Further, the equidistant columnar projection is to map the longitude lines into vertical lines with constant spacing, map the latitude lines into horizontal lines with constant spacing, and project the equidistant cylinders of the three-dimensional view onto the two-dimensional panorama.

Further, the three-dimensional spherical coordinate is a right-hand coordinate system, the field angle is 90 degrees, the binocular direct-viewing direction of the user is taken as a horizontal axis, and the central coordinate of the front viewing port is [0,0,0 ]; the right viewport center coordinate is [90,0,0 ]; the center coordinate of the back viewport is [180,0,0 ]; the left viewport center coordinate is [ -90,0,0 ]; the upper viewport center coordinate is [0,90,0 ]; the central coordinate of the lower viewport is [0, -90,0 ]; corresponding to the six faces of the cube tangent to the sphere.

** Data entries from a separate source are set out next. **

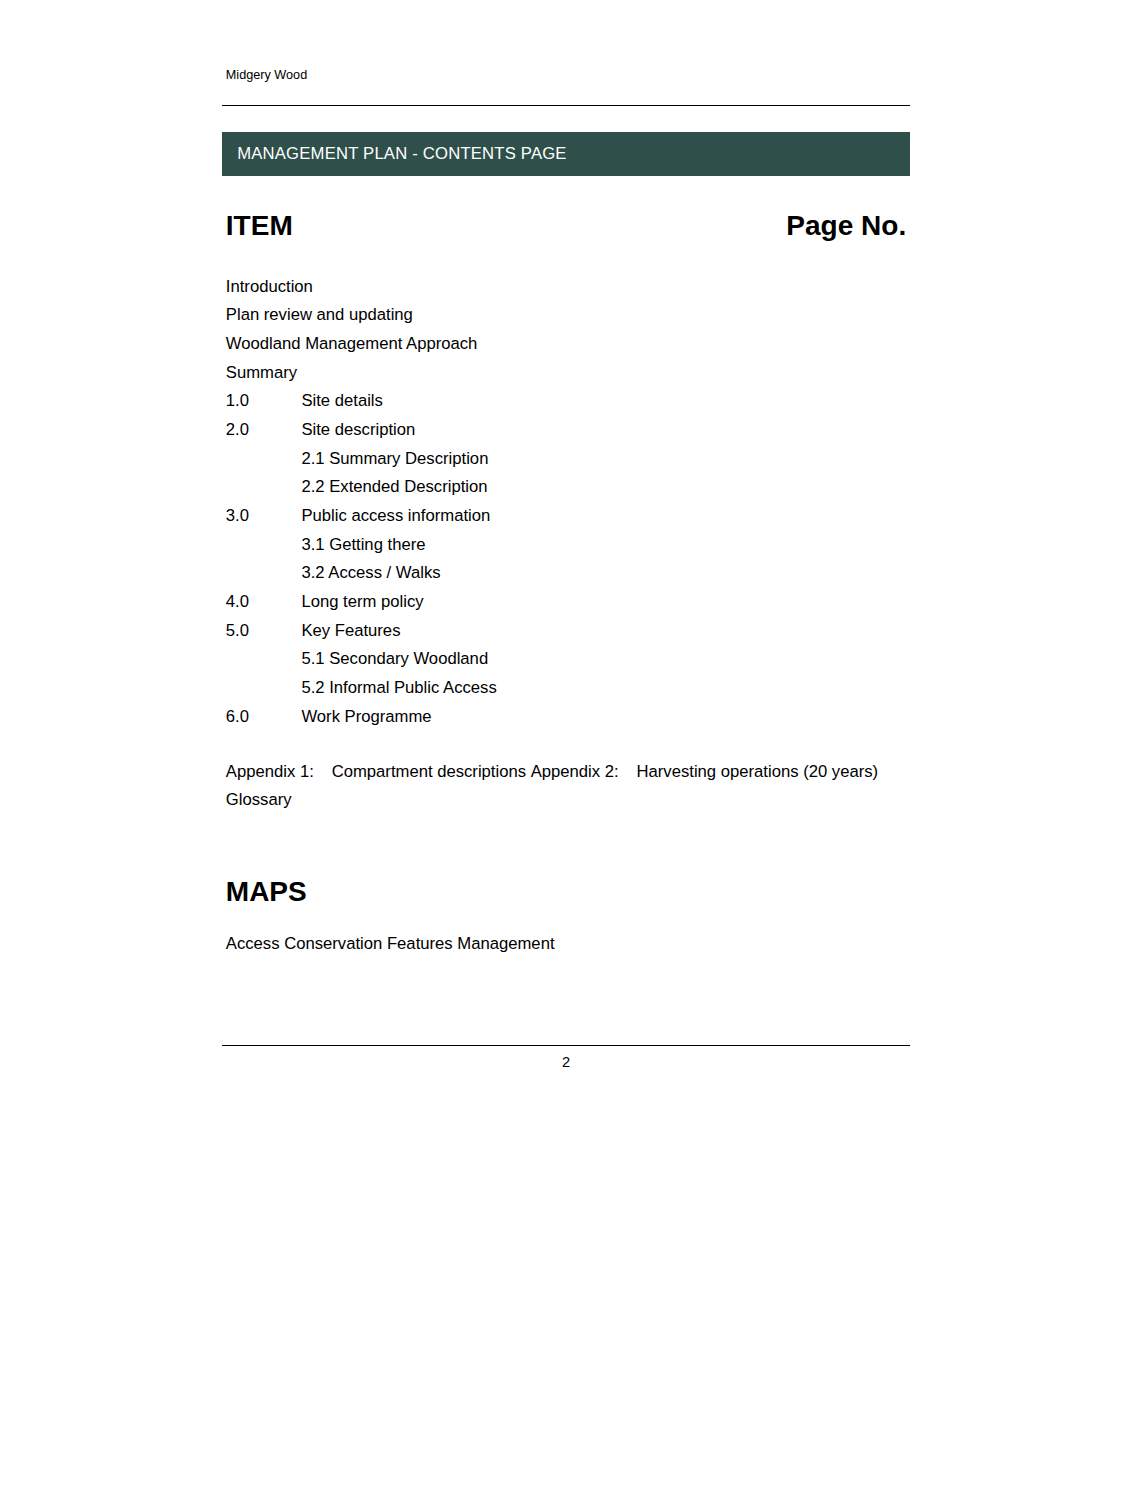Midgery Wood
MANAGEMENT PLAN - CONTENTS PAGE
ITEM Page No.
Introduction Plan review and updating Woodland Management Approach Summary 1.0 Site details 2.0 Site description 2.1 Summary Description 2.2 Extended Description 3.0 Public access information 3.1 Getting there 3.2 Access / Walks 4.0 Long term policy 5.0 Key Features 5.1 Secondary Woodland 5.2 Informal Public Access 6.0 Work Programme
Appendix 1: Compartment descriptions Appendix 2: Harvesting operations (20 years) Glossary
MAPS
Access Conservation Features Management
2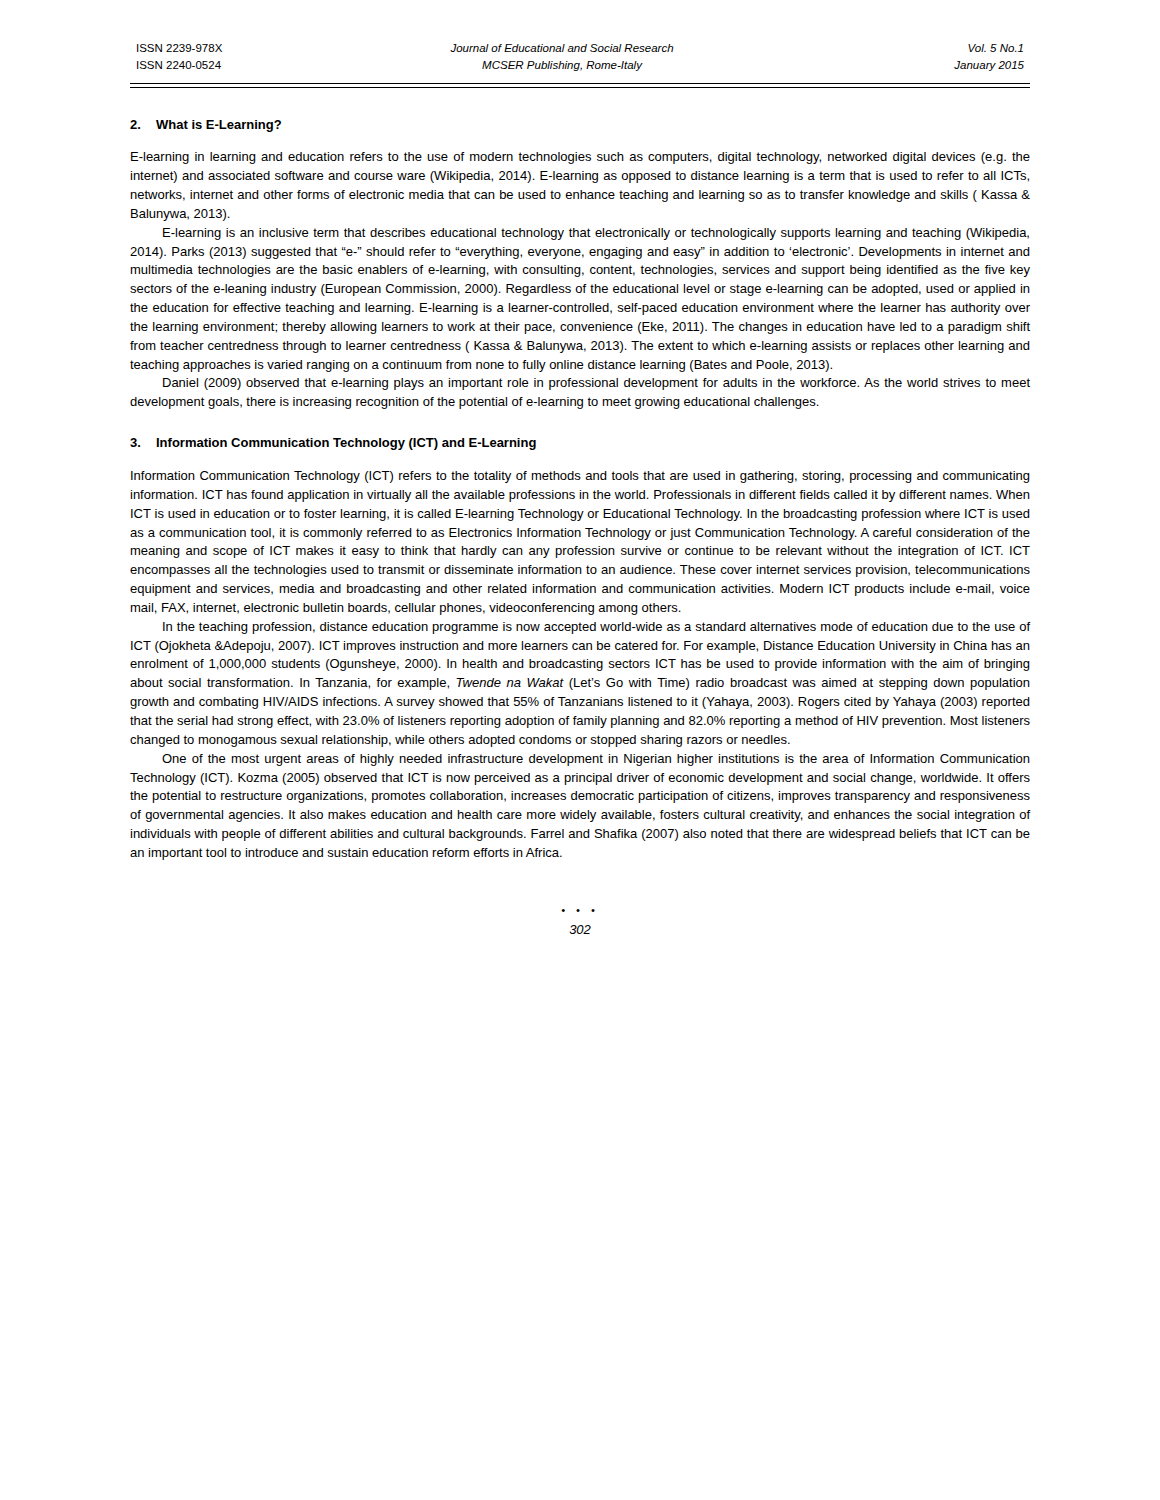| ISSN 2239-978X ISSN 2240-0524 | Journal of Educational and Social Research MCSER Publishing, Rome-Italy | Vol. 5 No.1 January 2015 |
2. What is E-Learning?
E-learning in learning and education refers to the use of modern technologies such as computers, digital technology, networked digital devices (e.g. the internet) and associated software and course ware (Wikipedia, 2014). E-learning as opposed to distance learning is a term that is used to refer to all ICTs, networks, internet and other forms of electronic media that can be used to enhance teaching and learning so as to transfer knowledge and skills ( Kassa & Balunywa, 2013).
E-learning is an inclusive term that describes educational technology that electronically or technologically supports learning and teaching (Wikipedia, 2014). Parks (2013) suggested that “e-” should refer to “everything, everyone, engaging and easy” in addition to ‘electronic’. Developments in internet and multimedia technologies are the basic enablers of e-learning, with consulting, content, technologies, services and support being identified as the five key sectors of the e-leaning industry (European Commission, 2000). Regardless of the educational level or stage e-learning can be adopted, used or applied in the education for effective teaching and learning. E-learning is a learner-controlled, self-paced education environment where the learner has authority over the learning environment; thereby allowing learners to work at their pace, convenience (Eke, 2011). The changes in education have led to a paradigm shift from teacher centredness through to learner centredness ( Kassa & Balunywa, 2013). The extent to which e-learning assists or replaces other learning and teaching approaches is varied ranging on a continuum from none to fully online distance learning (Bates and Poole, 2013).
Daniel (2009) observed that e-learning plays an important role in professional development for adults in the workforce. As the world strives to meet development goals, there is increasing recognition of the potential of e-learning to meet growing educational challenges.
3. Information Communication Technology (ICT) and E-Learning
Information Communication Technology (ICT) refers to the totality of methods and tools that are used in gathering, storing, processing and communicating information. ICT has found application in virtually all the available professions in the world. Professionals in different fields called it by different names. When ICT is used in education or to foster learning, it is called E-learning Technology or Educational Technology. In the broadcasting profession where ICT is used as a communication tool, it is commonly referred to as Electronics Information Technology or just Communication Technology. A careful consideration of the meaning and scope of ICT makes it easy to think that hardly can any profession survive or continue to be relevant without the integration of ICT. ICT encompasses all the technologies used to transmit or disseminate information to an audience. These cover internet services provision, telecommunications equipment and services, media and broadcasting and other related information and communication activities. Modern ICT products include e-mail, voice mail, FAX, internet, electronic bulletin boards, cellular phones, videoconferencing among others.
In the teaching profession, distance education programme is now accepted world-wide as a standard alternatives mode of education due to the use of ICT (Ojokheta &Adepoju, 2007). ICT improves instruction and more learners can be catered for. For example, Distance Education University in China has an enrolment of 1,000,000 students (Ogunsheye, 2000). In health and broadcasting sectors ICT has be used to provide information with the aim of bringing about social transformation. In Tanzania, for example, Twende na Wakat (Let’s Go with Time) radio broadcast was aimed at stepping down population growth and combating HIV/AIDS infections. A survey showed that 55% of Tanzanians listened to it (Yahaya, 2003). Rogers cited by Yahaya (2003) reported that the serial had strong effect, with 23.0% of listeners reporting adoption of family planning and 82.0% reporting a method of HIV prevention. Most listeners changed to monogamous sexual relationship, while others adopted condoms or stopped sharing razors or needles.
One of the most urgent areas of highly needed infrastructure development in Nigerian higher institutions is the area of Information Communication Technology (ICT). Kozma (2005) observed that ICT is now perceived as a principal driver of economic development and social change, worldwide. It offers the potential to restructure organizations, promotes collaboration, increases democratic participation of citizens, improves transparency and responsiveness of governmental agencies. It also makes education and health care more widely available, fosters cultural creativity, and enhances the social integration of individuals with people of different abilities and cultural backgrounds. Farrel and Shafika (2007) also noted that there are widespread beliefs that ICT can be an important tool to introduce and sustain education reform efforts in Africa.
• • •
302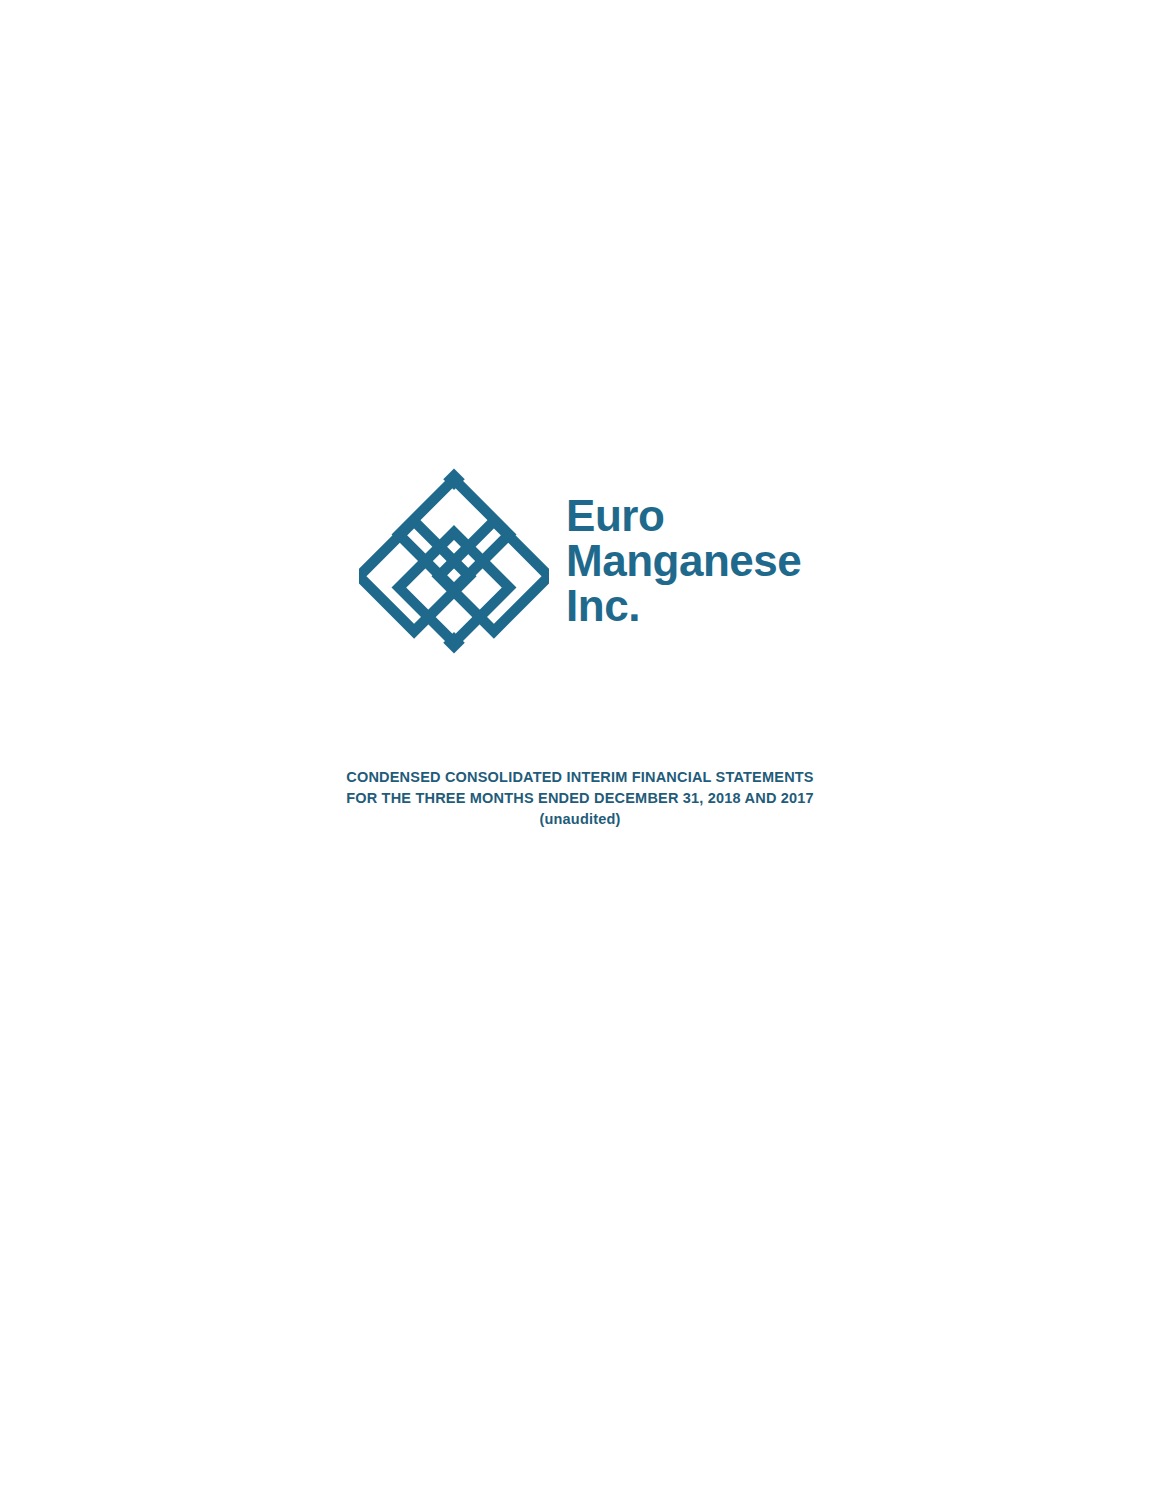Euro
Manganese
Inc.
CONDENSED CONSOLIDATED INTERIM FINANCIAL STATEMENTS
FOR THE THREE MONTHS ENDED DECEMBER 31, 2018 AND 2017
(unaudited)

Further, the feature extraction step specifically comprises:

inputting the two-dimensional panoramic picture into a pre-trained convolutional neural network, extracting the hierarchical structure of different feature spaces universal to the visual world, and forming a feature vector set [ X ]¹,X²,...,X^l]Each element in the set represents a feature map of the current level.

Further, the sub-region self-adapting step comprises a sub-region content characterization branch and an emotion contribution characterization branch;

the sub-region content characterization branch obtains a sub-region content characterization y by performing adaptive average pooling operation on the characteristic graph with the input size of h multiplied by w multiplied by c^sWherein h, w, c and s respectively represent the height, width, channel number and preset size of the characteristic diagram;

the emotion contribution degree characterization branch specifically comprises the following steps:

for feature vector set [ X¹,X²,...,X^l]Is globally pooled to obtain a global information token g (X) of size 1X1 xc^l)；

Characterizing global information g (X) with a broadcast mechanism^l) Residual error connection is realized by adding the input feature diagram element by element, and the number of channels is converted into s through convolution operation of 1x1²Thereby constructing a size of hw × s²Adaptive emotion contribution matrix a^s；

Adaptive emotion contribution matrix a^sWith sub-region content characterisation y^sMultiplying to obtain a context feature characterization vector Z^lThe vector represents each pixel point i and each sub-region y^s×sThe degree of association of (c).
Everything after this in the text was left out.